Future Steel-Tube Work
======================

        A quick comment here: I *think* you meant to say SSH in all
of these cased an not SSL. SSL is certainly a component of the
SSH transport-layer, but it a low-level protocol and so has little
to do with the user-auth and connection-layer parts of SSH.

        My understanding of what you wrote below is that we'll
do the connection-layer first, designing it to be a single TCP
connection with "channel management" for an arbitrary numbers of
simultaneous data tunnels, all independent of the user-auth or
transport-layer. Good. Depending on resources, I'd like to either
implement an SSL-based transport-layer next, or fix the user-auth
layer to implement the two modes ("more secure" and "more private")
as discussed in the spec.

        When you can, please confirm your understanding of the
above concerns regarding the UI aspects of the VNC wrapper.

        Getting close!

-Scott


> II. SSL IMPLEMENTATION
>
> We understand your idea about separate implementation
> of the three SSL layers but our final considerations
> will be given after the Christmas:
>
> 1. Connection layer - supported by what we call Variant A.
>
> OL> A. Update the implementation of Kaboodle CSocketTCPIP class so as
> OL> to (a) retain the support of Remote Connection functionality (b)
> OL> and ensure the support of intensive bilateral data streams required
> OL> by VNC tunneling (see the previous report for detail).

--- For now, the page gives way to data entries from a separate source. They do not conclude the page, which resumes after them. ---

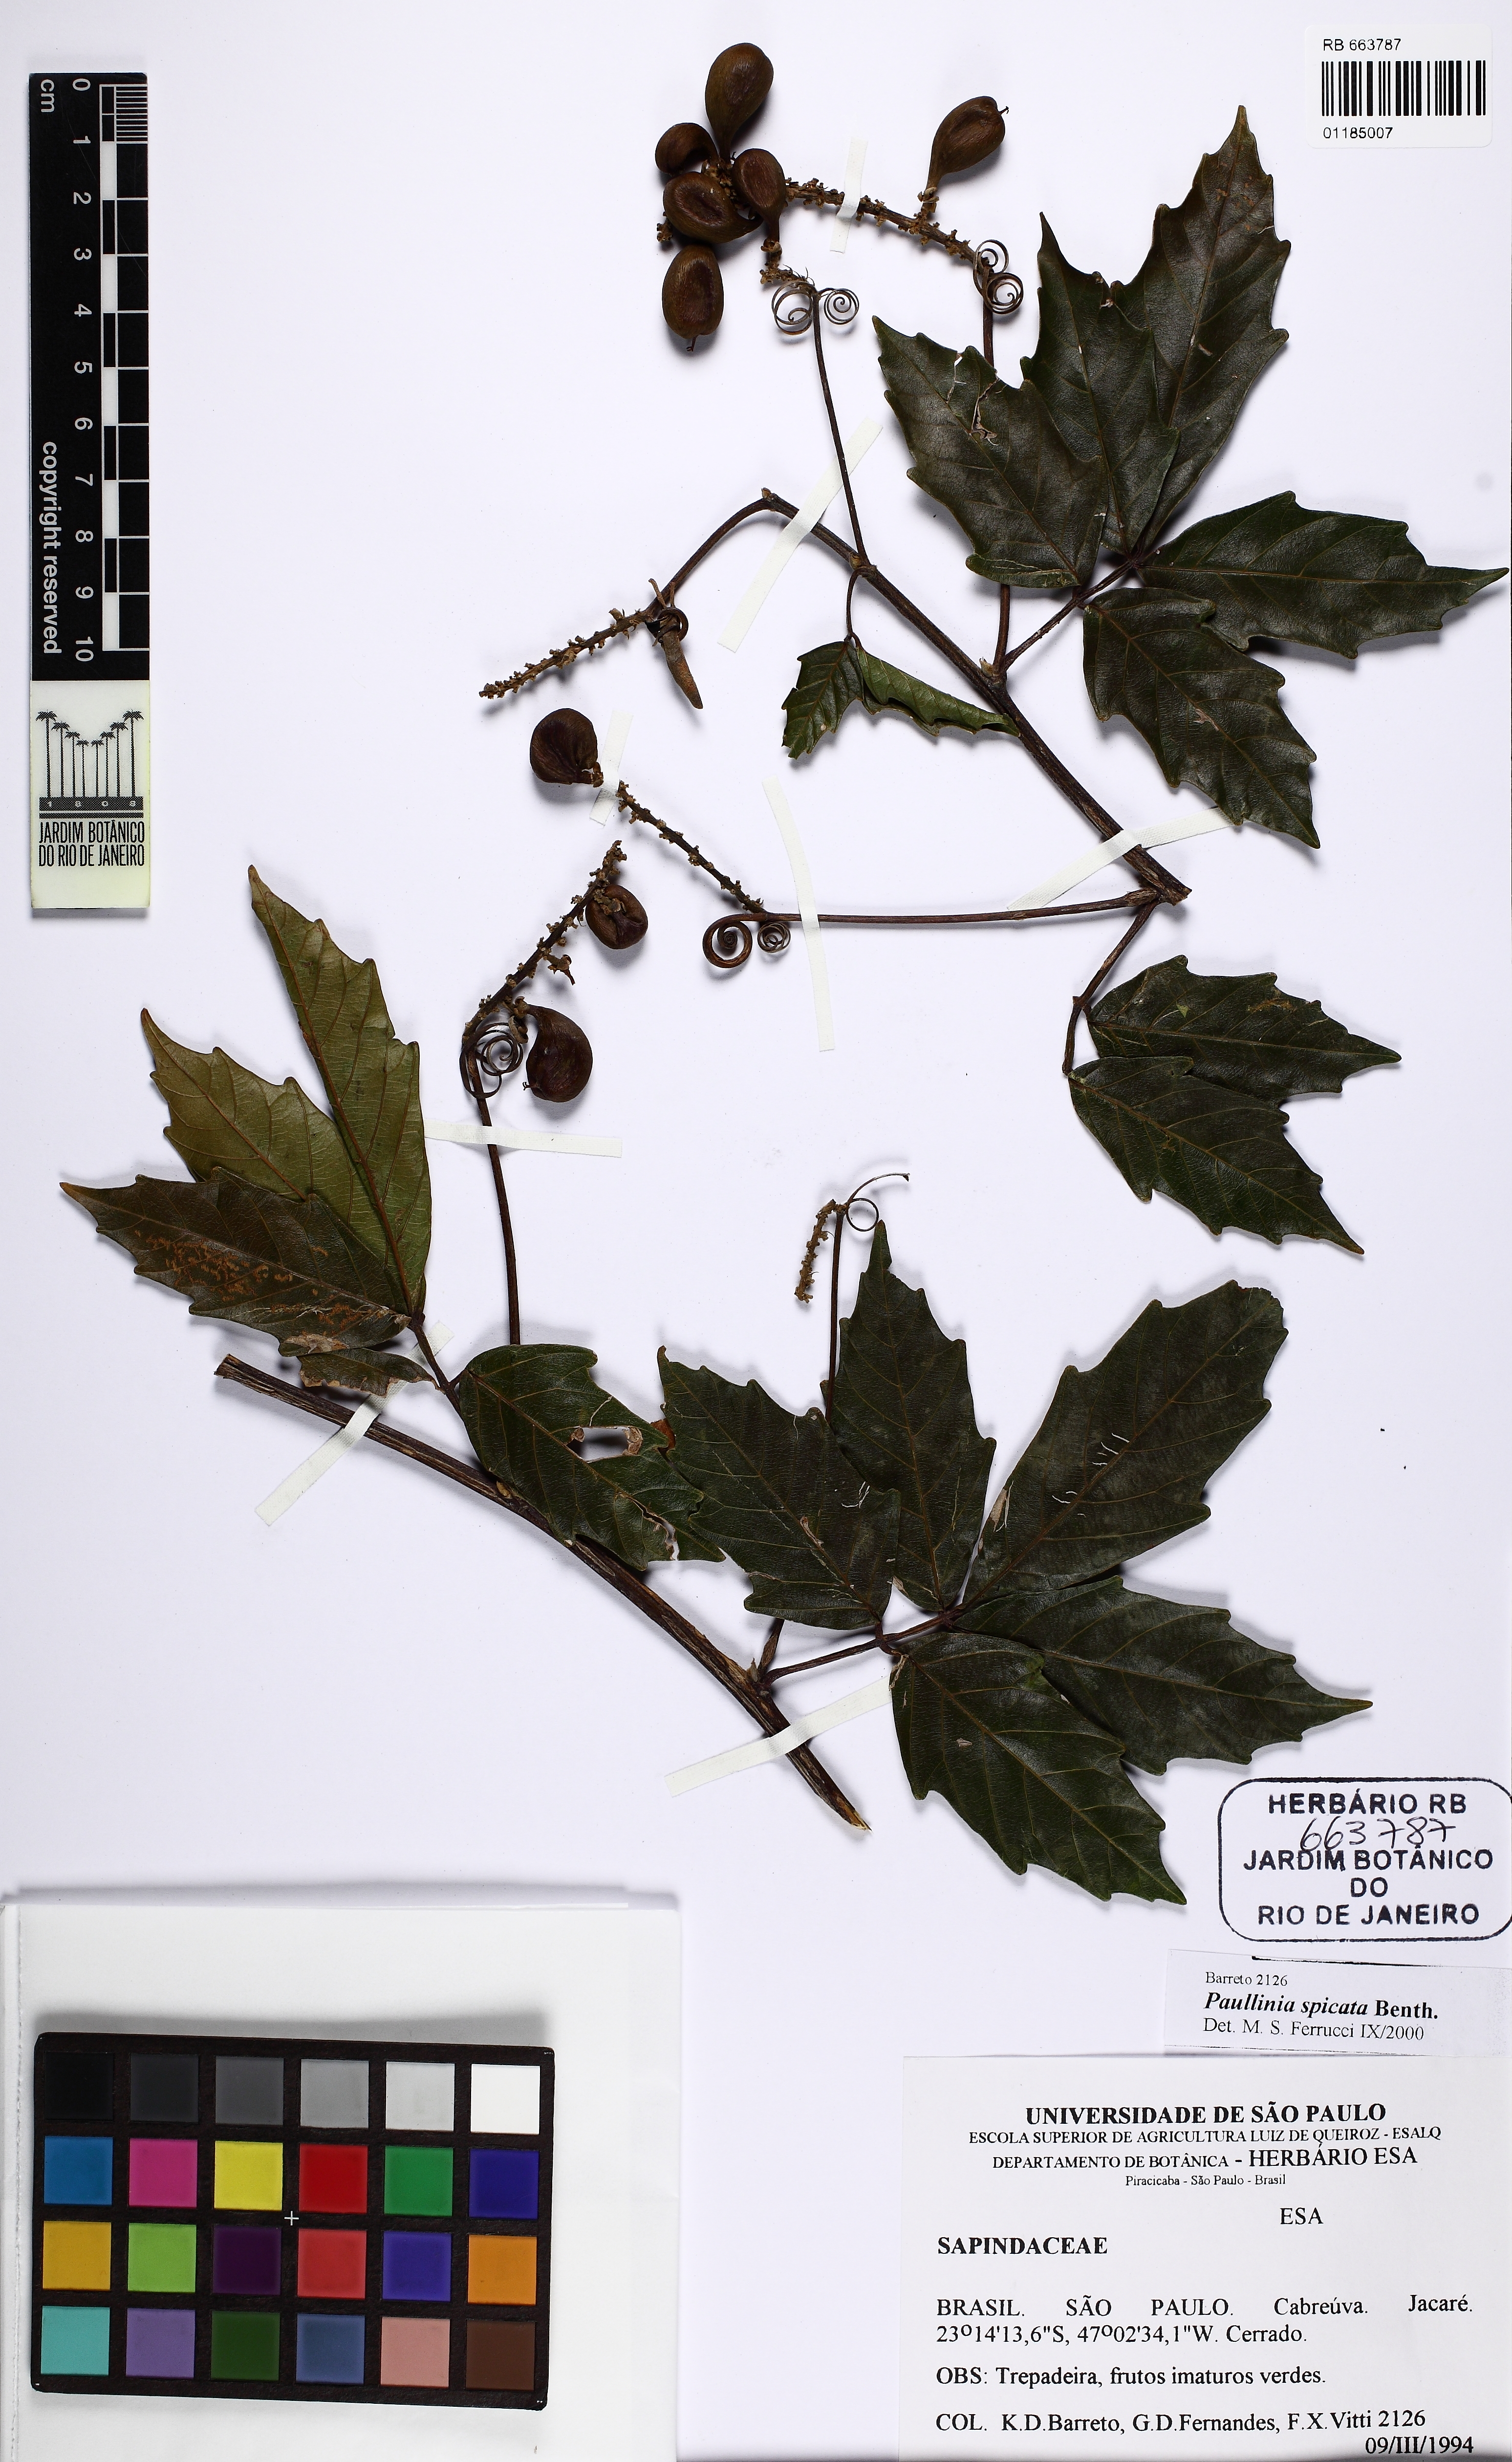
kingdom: Plantae
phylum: Tracheophyta
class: Magnoliopsida
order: Sapindales
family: Sapindaceae
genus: Paullinia
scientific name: Paullinia spicata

The
> OL> encryption and key exchange solution are left unchanged.
>
> This is to be done first of all and before any SSL part is applied.
>
> 2. Transport layer - take from SSL later on.
>
> 3. User authentication - uses your mechanism of "private partnership" and
> "verified partnership":
>
> SCB> I've done some work already specifying two key-exchange
> SCB> solutions.
>
> I suppose this is also a modification of the SSL authentication layer.
> We will need the authentication protocol specification from you.